Apesar de a CPMF ser um bom imposto, como tenho insistentemente afirmado, ela é rejeitada por 75% da
população. A oposição poderia ter capitalizado politicamente aceitando a prorrogação (o que seria bom para o país) e, sob protestos, culpar o governo pela “odiosa” manutenção do tributo. Mas preferiu se entrincheirar heroicamente em praça pública.
A teoria de que a única maneira de reduzir a carga tributária tem que ser através de corte de imposto é ingênua e revela desconhecimento da máquina governamental. Os economistas sabem que alguns fenômenos são
assimétricos quando vão em direções opostas. Chamam isso de ratchet effect, ou efeito anzol. Por exemplo, a velocidade no aumento de gastos é sempre mais suave do que sua redução, sempre marcada por atritos e resistências.

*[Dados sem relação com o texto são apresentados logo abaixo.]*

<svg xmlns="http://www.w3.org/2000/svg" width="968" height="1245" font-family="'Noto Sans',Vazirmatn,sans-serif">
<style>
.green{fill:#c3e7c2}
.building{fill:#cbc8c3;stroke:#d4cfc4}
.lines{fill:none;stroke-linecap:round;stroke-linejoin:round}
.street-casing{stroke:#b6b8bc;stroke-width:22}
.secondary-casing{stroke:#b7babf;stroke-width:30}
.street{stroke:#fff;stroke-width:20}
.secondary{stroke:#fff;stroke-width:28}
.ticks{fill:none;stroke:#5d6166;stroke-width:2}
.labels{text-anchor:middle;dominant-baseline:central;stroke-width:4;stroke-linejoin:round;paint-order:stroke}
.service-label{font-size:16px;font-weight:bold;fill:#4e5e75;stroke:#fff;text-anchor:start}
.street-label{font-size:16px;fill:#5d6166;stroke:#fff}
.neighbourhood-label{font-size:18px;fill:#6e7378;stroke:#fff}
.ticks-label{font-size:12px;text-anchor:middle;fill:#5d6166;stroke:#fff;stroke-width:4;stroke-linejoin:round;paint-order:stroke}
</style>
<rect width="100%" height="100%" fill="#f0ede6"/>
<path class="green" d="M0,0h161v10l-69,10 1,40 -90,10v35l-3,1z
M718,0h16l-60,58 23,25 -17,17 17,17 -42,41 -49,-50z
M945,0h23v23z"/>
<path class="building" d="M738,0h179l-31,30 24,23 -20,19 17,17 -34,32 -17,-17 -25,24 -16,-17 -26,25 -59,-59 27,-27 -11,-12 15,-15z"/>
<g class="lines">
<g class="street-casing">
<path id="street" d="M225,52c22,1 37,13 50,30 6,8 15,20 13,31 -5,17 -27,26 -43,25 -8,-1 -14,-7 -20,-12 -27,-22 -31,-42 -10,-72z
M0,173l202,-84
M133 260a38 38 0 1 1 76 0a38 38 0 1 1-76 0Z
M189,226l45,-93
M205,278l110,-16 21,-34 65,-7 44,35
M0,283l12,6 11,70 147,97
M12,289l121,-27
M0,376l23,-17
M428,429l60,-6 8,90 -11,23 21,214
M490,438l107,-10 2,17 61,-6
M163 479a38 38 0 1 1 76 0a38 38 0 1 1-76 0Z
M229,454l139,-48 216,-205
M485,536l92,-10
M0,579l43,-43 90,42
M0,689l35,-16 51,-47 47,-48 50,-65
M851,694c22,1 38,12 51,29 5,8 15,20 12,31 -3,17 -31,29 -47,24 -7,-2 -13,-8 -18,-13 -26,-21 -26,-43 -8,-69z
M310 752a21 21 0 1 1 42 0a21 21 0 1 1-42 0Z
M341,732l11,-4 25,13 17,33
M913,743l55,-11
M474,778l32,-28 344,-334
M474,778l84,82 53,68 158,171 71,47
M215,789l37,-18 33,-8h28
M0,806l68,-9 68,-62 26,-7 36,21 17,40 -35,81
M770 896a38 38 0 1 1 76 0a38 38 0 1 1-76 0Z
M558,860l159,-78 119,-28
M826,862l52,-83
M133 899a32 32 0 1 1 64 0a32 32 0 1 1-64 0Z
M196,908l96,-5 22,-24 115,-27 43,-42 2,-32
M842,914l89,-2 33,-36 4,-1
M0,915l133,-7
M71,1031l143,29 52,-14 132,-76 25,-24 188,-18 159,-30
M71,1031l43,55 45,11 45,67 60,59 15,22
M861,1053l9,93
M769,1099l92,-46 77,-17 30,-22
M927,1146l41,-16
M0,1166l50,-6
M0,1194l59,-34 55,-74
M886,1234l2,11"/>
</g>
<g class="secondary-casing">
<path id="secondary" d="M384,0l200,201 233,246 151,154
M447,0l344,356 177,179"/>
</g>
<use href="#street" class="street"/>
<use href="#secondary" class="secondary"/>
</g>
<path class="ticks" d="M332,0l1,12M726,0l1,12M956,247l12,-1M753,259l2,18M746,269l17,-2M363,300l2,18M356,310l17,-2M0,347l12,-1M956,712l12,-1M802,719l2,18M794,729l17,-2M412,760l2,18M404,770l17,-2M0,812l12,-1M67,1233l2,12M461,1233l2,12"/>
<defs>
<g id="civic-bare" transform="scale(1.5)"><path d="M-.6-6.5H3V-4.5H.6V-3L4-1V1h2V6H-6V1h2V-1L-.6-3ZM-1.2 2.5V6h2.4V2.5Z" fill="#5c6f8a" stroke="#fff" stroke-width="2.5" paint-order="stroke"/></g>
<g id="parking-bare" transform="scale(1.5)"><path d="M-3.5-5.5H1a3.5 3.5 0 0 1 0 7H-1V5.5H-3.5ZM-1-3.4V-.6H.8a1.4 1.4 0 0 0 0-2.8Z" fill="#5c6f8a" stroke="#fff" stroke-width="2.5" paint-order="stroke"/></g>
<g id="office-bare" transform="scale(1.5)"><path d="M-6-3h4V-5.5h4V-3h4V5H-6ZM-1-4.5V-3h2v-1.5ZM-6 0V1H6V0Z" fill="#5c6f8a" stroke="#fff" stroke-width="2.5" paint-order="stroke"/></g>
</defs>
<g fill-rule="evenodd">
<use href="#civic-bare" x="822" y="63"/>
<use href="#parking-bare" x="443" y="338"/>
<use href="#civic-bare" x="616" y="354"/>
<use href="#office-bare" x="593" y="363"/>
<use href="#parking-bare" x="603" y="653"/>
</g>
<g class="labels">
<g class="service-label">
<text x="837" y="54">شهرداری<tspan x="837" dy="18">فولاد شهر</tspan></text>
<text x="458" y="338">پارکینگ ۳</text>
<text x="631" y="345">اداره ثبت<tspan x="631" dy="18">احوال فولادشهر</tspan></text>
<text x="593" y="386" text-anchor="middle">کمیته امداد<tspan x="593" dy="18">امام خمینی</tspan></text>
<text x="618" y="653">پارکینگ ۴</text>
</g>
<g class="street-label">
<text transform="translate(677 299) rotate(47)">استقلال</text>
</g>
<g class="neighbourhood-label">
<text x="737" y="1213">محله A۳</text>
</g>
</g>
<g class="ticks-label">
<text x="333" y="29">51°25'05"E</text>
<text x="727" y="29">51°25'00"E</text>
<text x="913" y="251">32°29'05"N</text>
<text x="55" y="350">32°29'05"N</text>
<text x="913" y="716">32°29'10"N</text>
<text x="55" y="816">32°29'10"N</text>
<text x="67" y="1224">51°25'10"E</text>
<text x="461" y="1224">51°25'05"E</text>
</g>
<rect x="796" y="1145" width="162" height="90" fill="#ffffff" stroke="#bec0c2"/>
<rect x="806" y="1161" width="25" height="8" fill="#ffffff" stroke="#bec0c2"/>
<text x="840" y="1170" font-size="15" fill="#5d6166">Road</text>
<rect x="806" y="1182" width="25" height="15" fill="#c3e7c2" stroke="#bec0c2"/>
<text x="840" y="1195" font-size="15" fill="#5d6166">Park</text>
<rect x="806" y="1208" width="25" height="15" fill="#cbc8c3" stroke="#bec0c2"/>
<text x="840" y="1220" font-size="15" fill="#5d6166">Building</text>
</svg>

Nesse sentido, a luta contra a carga tributária e contra o aumento de gastos exige mais do que atos heróicos de suspensão de receitas, pois os gastos continuarão a serem feitos; exige trabalho persistente para fazer a população entender que o governo não é a solução de todos os seus problemas. É correto lutar contra o aumento de impostos e de gastos, como a sociedade brasileira fez contra a MP 232. Mas isso é diferente de decepar do orçamento público pedaços inteiros já comprometidos, como aconteceu com a CPMF.
A oposição conseguiu o pior dos mundos. Não vai reduzir a carga tributária com o fim da CPMF, deu de bandeja boa desculpa ao governo para justificar sua incompetência na administração dos serviços públicos e perdeu de vez a legitimidade para negociar desonerações tributárias (como a desoneração da folha de salários), a reforma tributária e mais recursos para áreas essenciais (como a saúde).
Os algozes da CPMF conseguiram derrubá-la momentaneamente. Porém as qualidades do imposto eletrônico se impõem de tal modo que o tema deve voltar à baila com a retomada do debate sobre a reforma tributária. Já se cogita no Congresso a recriação de uma nova “CPMF” permanente com alíquota de 0,20%.
A movimentação financeira se revelou um tributo justo, simples, barato, eficiente, e que vem suscitando enorme interesse e curiosidade por parte de tributaristas em todo o mundo. Será a base tributária do futuro. Não causou distorções nos preços, não destruiu exportações e nem gerou desintermediação financeira. Ampliou o universo de contribuintes, incorporando às receitas públicas a arrecadação dos informais, dos ilegais e dos sonegadores contumazes.
0,38%, que poucos correntistas bancários se davam ao trabalho de conferir em seus extratos bancários, a CPMF arrecadou R$ 32 bilhões no ano passado, mais que todo o IPI (R$ 28 bilhões) e o equivalente a 60% do IRPJ (R$ 54 bilhões), sem um único tostão de custo burocrático para as empresas ou para o governo, sem achaques, sem corrupção, sem quadrilhas organizadas para burlar o fisco.
É hora, portanto, de pensar se a movimentação financeira não deveria ressurgir. Mas não como a CPMF, que foi a desmoralização de um bom imposto, e sim como a base de um novo sistema tributário, como inicialmente projetado na proposta do Imposto Único. Poderia-se começar substituindo impostos federais de elevado custo, ineficientes e com grande potencial de sonegação por um imposto eletrônico único.